[[ EXTRACTED INFORMATION, beginning ]]
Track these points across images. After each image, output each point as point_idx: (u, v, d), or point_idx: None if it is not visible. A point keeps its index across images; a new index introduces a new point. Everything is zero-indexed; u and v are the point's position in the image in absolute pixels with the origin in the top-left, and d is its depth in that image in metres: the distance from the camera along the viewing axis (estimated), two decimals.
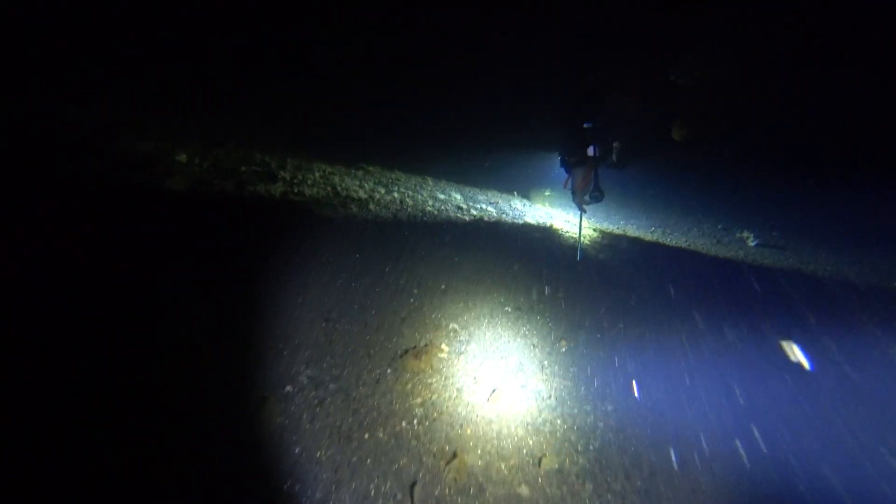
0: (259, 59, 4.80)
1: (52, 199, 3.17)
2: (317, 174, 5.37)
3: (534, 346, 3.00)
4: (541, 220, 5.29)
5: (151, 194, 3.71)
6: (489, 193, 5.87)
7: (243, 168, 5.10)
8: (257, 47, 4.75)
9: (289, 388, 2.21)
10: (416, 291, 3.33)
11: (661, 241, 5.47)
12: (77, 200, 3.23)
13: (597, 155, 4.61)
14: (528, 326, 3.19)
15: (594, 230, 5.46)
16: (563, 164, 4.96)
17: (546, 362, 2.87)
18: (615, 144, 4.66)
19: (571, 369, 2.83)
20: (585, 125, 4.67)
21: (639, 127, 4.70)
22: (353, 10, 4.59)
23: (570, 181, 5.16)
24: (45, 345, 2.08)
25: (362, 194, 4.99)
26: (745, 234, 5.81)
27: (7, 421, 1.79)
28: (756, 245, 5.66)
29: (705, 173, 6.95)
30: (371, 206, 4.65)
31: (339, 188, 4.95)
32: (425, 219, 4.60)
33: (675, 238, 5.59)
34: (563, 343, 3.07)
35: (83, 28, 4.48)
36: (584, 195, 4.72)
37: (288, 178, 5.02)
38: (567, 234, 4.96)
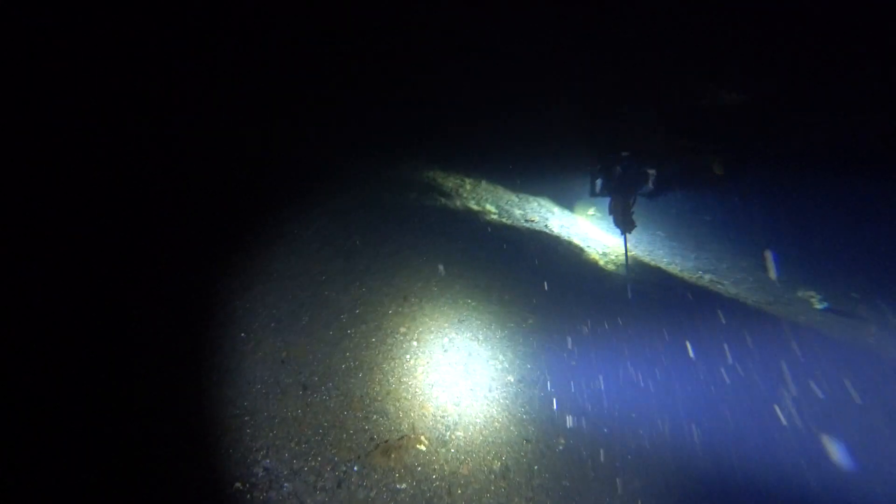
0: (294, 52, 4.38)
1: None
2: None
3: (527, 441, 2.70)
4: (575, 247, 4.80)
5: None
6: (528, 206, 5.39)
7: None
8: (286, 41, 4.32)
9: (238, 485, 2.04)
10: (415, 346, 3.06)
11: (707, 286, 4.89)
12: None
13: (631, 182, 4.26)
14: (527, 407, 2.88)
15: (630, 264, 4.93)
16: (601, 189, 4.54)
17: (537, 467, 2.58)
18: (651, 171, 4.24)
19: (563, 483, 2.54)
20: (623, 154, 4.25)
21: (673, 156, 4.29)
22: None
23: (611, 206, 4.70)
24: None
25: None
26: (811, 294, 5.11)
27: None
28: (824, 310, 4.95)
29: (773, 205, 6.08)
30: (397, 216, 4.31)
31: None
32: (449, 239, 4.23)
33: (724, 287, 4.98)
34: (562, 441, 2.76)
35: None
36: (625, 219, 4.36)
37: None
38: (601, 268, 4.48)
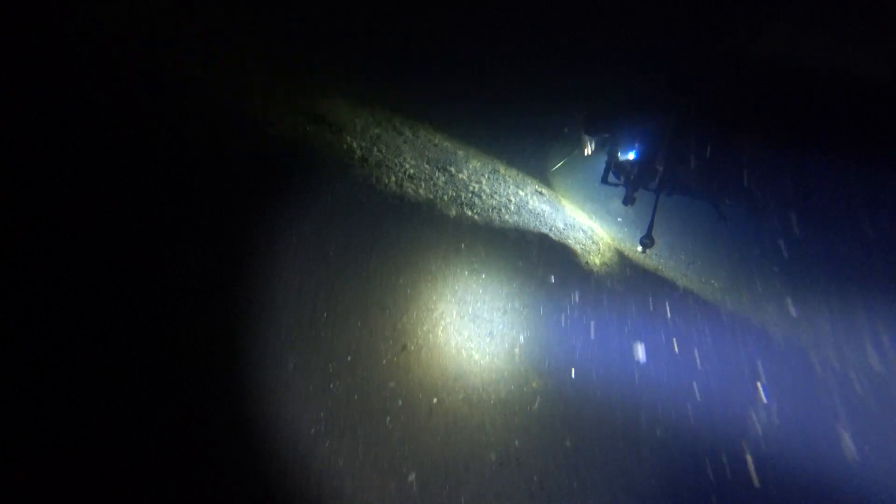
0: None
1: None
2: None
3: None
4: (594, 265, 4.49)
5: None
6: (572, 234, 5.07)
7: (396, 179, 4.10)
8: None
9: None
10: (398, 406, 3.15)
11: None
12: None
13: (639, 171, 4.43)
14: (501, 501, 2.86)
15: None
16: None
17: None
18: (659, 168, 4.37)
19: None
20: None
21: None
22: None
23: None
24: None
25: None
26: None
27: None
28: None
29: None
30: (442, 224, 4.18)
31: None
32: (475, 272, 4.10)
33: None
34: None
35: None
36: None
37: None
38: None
[[ EXTRACTED INFORMATION, end ]]
[[ EXTRACTED INFORMATION, beginning ]]
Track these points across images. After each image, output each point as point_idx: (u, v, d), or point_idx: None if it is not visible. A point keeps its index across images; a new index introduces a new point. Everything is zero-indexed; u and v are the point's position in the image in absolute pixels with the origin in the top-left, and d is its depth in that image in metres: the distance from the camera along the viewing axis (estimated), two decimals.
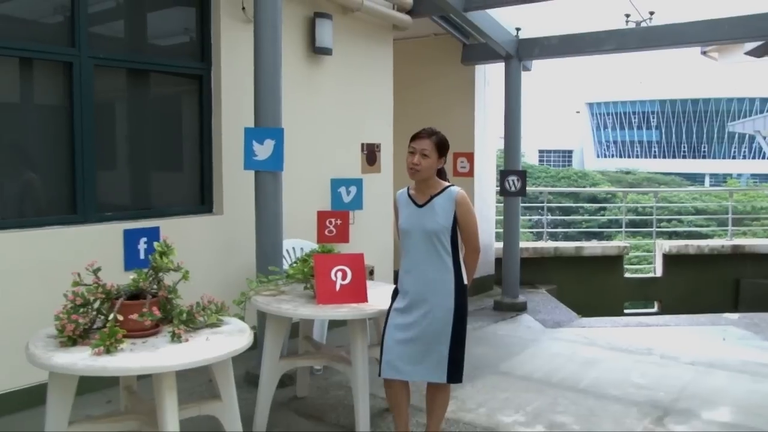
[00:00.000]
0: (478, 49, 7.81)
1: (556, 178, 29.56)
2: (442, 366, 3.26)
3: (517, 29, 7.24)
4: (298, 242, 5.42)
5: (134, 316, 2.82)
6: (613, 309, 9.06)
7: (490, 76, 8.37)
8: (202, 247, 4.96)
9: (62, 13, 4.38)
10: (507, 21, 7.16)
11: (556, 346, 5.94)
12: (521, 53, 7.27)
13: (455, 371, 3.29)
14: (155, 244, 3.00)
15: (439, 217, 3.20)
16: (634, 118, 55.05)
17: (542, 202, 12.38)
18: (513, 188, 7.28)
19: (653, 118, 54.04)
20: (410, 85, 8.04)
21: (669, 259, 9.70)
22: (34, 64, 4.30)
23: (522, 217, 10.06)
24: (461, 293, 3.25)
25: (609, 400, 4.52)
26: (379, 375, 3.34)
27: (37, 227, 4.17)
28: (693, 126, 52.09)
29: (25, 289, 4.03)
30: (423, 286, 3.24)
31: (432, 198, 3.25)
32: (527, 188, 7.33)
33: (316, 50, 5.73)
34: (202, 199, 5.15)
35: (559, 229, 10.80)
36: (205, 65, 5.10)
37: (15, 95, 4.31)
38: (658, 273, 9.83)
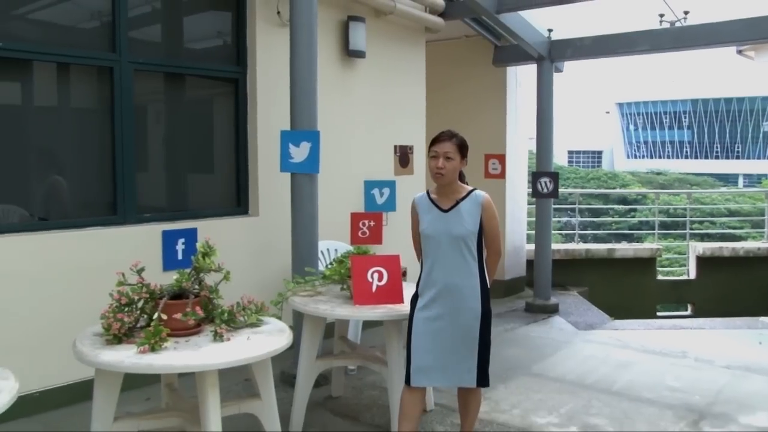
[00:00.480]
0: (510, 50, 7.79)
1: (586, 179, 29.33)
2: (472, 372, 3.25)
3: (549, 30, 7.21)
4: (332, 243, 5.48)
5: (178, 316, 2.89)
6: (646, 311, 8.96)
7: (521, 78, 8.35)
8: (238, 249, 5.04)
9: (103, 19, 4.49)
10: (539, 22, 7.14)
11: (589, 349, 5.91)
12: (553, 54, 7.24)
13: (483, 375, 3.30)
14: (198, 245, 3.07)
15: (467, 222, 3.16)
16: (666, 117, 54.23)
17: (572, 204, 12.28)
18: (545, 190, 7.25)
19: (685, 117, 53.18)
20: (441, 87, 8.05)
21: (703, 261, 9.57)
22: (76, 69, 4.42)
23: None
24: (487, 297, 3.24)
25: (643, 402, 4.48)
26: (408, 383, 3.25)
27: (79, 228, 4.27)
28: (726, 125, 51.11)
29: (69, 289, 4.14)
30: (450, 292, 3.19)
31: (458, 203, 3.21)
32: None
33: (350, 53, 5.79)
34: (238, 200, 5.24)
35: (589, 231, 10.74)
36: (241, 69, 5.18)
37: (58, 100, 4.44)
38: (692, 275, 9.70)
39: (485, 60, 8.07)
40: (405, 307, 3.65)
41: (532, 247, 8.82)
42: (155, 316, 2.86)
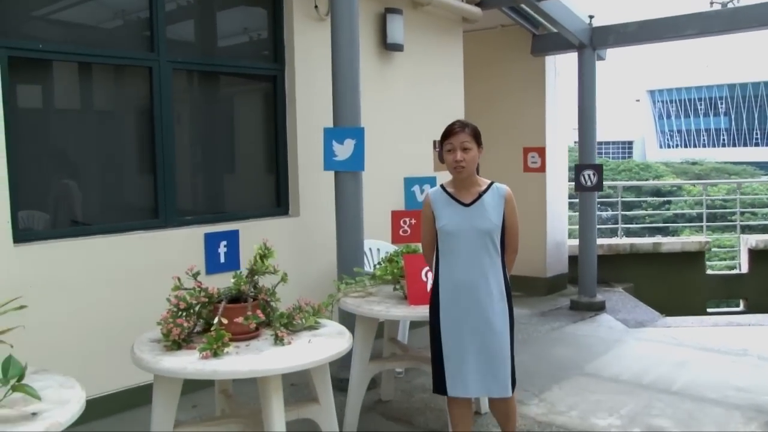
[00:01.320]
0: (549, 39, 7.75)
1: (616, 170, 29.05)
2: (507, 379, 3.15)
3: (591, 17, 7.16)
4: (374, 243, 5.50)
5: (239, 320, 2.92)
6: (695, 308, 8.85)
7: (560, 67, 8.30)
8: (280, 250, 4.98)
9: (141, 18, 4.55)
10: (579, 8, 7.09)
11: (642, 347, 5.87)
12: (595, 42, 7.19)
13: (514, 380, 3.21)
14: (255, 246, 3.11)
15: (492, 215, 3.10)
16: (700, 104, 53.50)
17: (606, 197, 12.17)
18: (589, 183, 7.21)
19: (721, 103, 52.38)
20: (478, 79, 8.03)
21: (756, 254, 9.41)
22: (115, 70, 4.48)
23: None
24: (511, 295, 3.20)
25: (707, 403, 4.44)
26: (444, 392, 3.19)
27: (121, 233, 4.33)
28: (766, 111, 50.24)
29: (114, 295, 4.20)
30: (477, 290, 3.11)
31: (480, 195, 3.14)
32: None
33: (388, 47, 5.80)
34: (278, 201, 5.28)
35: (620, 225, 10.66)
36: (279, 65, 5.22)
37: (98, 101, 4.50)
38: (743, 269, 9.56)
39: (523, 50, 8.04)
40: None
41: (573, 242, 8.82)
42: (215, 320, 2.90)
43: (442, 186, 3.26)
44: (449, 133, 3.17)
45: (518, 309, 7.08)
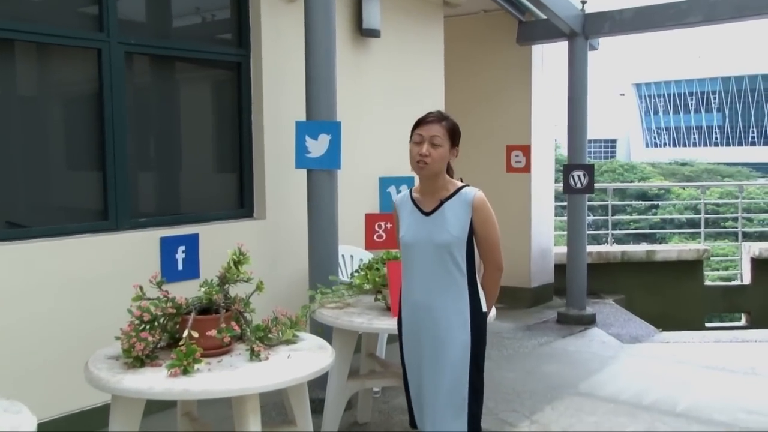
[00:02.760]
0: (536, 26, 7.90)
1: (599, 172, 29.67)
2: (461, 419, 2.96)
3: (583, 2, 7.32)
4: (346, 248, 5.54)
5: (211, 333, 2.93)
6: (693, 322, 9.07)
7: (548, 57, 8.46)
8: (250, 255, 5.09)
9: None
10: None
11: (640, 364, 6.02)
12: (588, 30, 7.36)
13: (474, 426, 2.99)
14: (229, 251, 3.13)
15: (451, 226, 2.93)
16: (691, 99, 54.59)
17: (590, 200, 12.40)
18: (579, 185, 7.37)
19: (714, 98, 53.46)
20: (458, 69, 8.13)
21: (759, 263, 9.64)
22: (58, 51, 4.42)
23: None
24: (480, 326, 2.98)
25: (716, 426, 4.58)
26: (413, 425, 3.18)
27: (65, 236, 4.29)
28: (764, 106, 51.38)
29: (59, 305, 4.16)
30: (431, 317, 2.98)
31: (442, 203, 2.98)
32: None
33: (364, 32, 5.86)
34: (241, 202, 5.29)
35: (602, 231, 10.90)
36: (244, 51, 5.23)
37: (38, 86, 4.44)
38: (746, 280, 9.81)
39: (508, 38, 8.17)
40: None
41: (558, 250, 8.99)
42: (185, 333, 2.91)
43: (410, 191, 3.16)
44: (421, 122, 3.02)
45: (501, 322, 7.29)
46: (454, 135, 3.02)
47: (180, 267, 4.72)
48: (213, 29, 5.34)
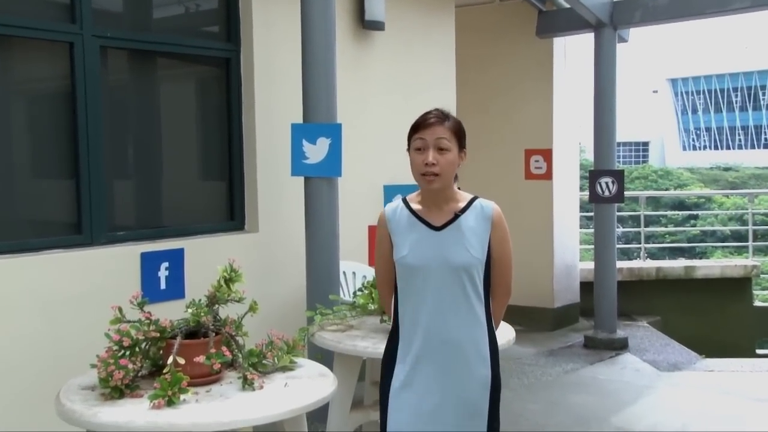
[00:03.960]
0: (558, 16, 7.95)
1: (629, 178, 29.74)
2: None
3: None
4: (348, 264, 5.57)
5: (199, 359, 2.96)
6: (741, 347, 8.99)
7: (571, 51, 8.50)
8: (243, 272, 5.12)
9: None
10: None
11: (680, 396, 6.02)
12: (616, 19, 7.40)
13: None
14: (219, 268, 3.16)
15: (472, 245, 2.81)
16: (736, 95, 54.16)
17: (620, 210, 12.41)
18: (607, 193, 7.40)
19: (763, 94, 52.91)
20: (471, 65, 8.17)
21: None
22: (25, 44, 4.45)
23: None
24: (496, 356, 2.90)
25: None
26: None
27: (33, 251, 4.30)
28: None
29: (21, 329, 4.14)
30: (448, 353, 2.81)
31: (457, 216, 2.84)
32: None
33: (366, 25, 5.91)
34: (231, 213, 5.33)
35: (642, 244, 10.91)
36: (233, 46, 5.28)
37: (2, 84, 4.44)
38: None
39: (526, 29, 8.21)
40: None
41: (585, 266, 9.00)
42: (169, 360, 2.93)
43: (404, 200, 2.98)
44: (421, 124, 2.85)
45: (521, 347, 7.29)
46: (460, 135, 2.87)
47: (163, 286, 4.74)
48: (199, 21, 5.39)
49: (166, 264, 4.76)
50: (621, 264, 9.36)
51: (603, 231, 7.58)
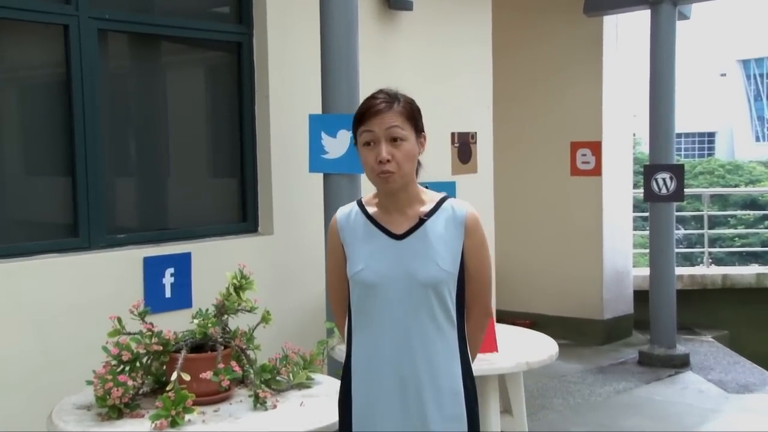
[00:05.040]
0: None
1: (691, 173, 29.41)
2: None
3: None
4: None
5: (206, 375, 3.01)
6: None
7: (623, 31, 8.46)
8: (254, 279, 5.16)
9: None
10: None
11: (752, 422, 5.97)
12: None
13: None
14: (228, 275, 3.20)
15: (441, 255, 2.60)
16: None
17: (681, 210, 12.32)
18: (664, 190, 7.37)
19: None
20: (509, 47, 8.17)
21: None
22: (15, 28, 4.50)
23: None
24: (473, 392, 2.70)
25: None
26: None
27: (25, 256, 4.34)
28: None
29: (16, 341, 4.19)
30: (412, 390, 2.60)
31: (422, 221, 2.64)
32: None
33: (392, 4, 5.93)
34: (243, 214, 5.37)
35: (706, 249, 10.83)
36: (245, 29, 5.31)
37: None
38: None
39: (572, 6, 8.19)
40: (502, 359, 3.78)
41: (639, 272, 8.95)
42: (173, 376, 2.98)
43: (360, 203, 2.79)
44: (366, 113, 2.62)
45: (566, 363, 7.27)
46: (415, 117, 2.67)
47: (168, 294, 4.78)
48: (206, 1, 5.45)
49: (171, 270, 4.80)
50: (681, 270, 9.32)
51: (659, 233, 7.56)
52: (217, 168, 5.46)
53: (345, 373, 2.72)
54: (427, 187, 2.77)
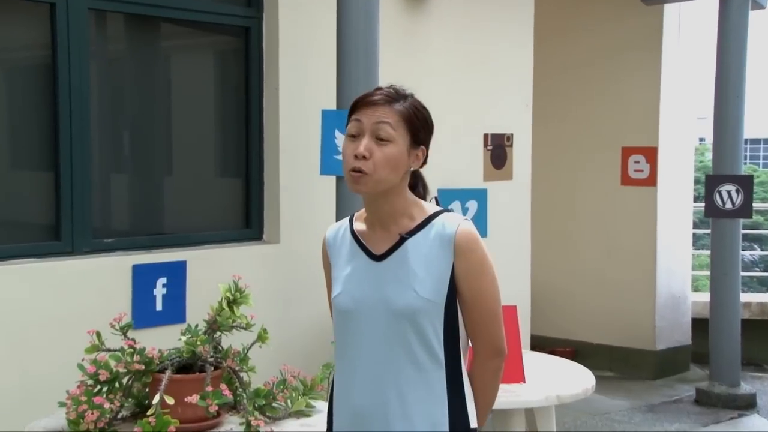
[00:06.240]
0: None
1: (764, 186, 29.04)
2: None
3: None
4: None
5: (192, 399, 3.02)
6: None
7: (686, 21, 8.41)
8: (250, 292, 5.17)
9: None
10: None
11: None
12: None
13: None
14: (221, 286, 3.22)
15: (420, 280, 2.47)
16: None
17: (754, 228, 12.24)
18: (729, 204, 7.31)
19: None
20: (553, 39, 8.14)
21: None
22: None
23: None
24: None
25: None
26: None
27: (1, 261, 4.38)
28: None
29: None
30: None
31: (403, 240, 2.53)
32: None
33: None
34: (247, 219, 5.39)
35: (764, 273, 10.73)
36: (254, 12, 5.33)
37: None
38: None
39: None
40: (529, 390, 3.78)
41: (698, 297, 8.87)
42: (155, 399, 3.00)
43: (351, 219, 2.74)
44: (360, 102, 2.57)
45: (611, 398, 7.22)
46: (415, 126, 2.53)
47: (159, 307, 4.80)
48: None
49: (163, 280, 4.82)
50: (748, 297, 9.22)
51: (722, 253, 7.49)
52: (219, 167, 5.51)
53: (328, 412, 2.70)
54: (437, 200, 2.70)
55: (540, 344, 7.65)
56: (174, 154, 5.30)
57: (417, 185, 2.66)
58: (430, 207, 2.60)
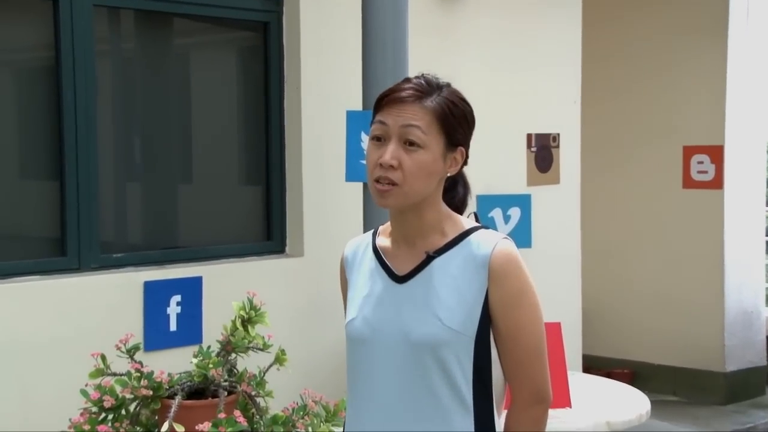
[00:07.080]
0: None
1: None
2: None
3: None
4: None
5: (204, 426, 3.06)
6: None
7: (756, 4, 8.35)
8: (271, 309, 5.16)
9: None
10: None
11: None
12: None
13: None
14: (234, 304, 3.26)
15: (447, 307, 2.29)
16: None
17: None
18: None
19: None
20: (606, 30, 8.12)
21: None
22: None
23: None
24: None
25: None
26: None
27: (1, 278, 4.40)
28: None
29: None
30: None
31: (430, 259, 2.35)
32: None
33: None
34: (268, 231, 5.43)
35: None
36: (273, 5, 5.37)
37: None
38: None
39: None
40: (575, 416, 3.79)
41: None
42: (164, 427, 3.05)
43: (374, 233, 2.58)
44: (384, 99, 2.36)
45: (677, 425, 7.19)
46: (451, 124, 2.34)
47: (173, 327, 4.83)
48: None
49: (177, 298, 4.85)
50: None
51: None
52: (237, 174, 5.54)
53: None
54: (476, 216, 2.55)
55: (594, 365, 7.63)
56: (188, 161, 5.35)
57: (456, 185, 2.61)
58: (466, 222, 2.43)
[[ EXTRACTED INFORMATION, end ]]
WHAT YOU SHOULD DO:
Reproduce the lines above, beginning at the line with "13: (455, 371, 3.29)" and stopping after the line with "38: (658, 273, 9.83)", exactly as they are.

TASK SOLUTION:
13: (455, 371, 3.29)
14: (155, 244, 3.00)
15: (439, 217, 3.20)
16: (634, 118, 55.05)
17: (542, 202, 12.38)
18: (513, 188, 7.28)
19: (653, 118, 54.04)
20: (410, 85, 8.04)
21: (669, 259, 9.70)
22: (34, 64, 4.30)
23: (522, 217, 10.06)
24: (461, 293, 3.25)
25: (609, 400, 4.52)
26: (379, 375, 3.34)
27: (37, 227, 4.17)
28: (693, 126, 52.09)
29: (25, 289, 4.03)
30: (423, 286, 3.24)
31: (432, 198, 3.25)
32: (527, 188, 7.33)
33: (316, 50, 5.73)
34: (202, 199, 5.15)
35: (559, 229, 10.80)
36: (205, 65, 5.10)
37: (15, 95, 4.31)
38: (658, 273, 9.83)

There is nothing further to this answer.